# Task directions
Carry on the passage about the 1853 Milan Uprising, picking up after its last sentence.

The Milan Uprising was an episode of the Italian Risorgimento that took place on 6 February 1853 in Milan. It was the first time socialist ideals were associated with Italian patriotism and nationalism. The event had a broad impact on mainstream liberal public opinion in western Europe, moving support away from the Mazzinian movement and from socialist movements for Italian unification, and reinforcing the leadership of Victor Emmanuel II of Sardinia and Count Cavour.

==Background==
After their victory in the First Italian War of Independence the Austrians governed the Kingdom of Lombardy–Venetia under emergency powers and military occupation. Members of the bourgeoisie and aristocracy who had opposed Austrian rule were mostly exiled to the neighbouring Kingdom of Sardinia. What remained in the Italian cities under Austrian rule were groups of republican conspirators, inspired, but not led, by Giuseppe Mazzini. In particular, autonomous cells had developed among the working class of Milan. From 1851 the Austrian authorities tightened their grip on these elements, arresting over one hundred militants and executing the Belfiore martyrs. The hostility towards Austria that these measures provoked led Mazzini to believe that the conditions were right in Milan for a new uprising.

==Developing plans==
The insurrectionary committee established in Milan consisted of Giuseppe Piolti de Bianchi, civilian leader, Eugenio Brizzi, military leader, Fronti, logistics and Vigorelli, treasurer. :it:Carlo De Cristoforis and :it:Giovanni Battista Carta were both invited to join but neither believed an uprising would succeed and Carta was arrested and imprisoned several months before it took place.

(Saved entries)
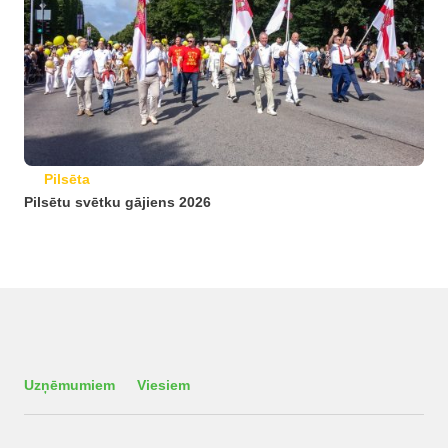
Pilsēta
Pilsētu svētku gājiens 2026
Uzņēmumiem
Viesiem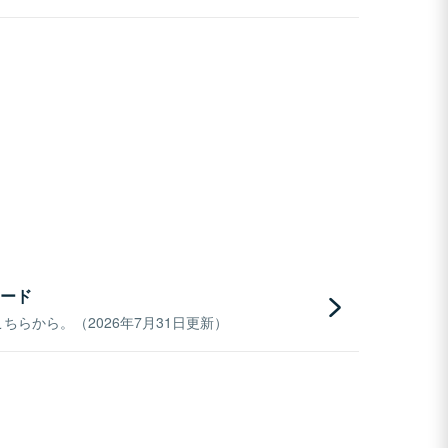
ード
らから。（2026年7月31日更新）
...
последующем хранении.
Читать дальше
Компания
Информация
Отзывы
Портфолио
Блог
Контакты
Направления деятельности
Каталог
--
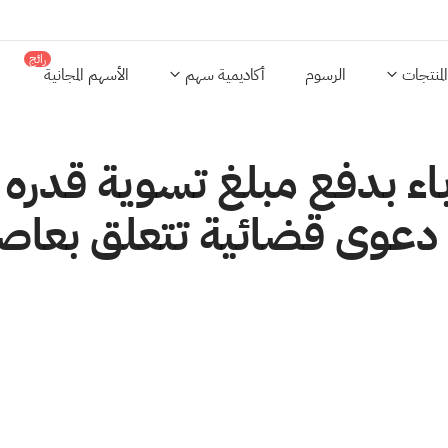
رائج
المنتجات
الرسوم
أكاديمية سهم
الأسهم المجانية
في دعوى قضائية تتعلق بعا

# Response box
The revolutionaries’ original plan was to take advantage of the grand ball held at Palazzo Marino on January 31 and attended by all the senior officers of the Austrian army. If a way could be found to poison them all, the Austrian garrison in Milan, leaderless, could then be easily overwhelmed. This initial plan was soon abandoned as impractical. Another proposal was to assassinate three leading Milanese aristocrats who were collaborating with the Austrians, so as to provoke a harsh government reaction, which would in turn ignite popular indignation. But this plan too was abandoned.

The leaders of the working class cells assured Brassi that they could mobilise 5,000 men, which turned out to be hopelessly optimistic, and in any case would likely not have been sufficient to overwhelm the well-armed and trained garrison. Mazzini also worked to weaken the resolved of the garrison, many of whom were Hungarians sympathetic to Lajos Kossuth. His main agent in this work was Mattia Gergics, a follower of Kossuth and deserter from the Austrian army living in hiding in Milan.

In the meantime, a consignment of rifles, promised from Genoa and Switzerland, never arrived and the Mazzinians and the republicans in exile outside Italy made it clear that they would not support the insurrection. The conspirators nevertheless decided to go ahead, trusting that the Milanese proletariat would join them.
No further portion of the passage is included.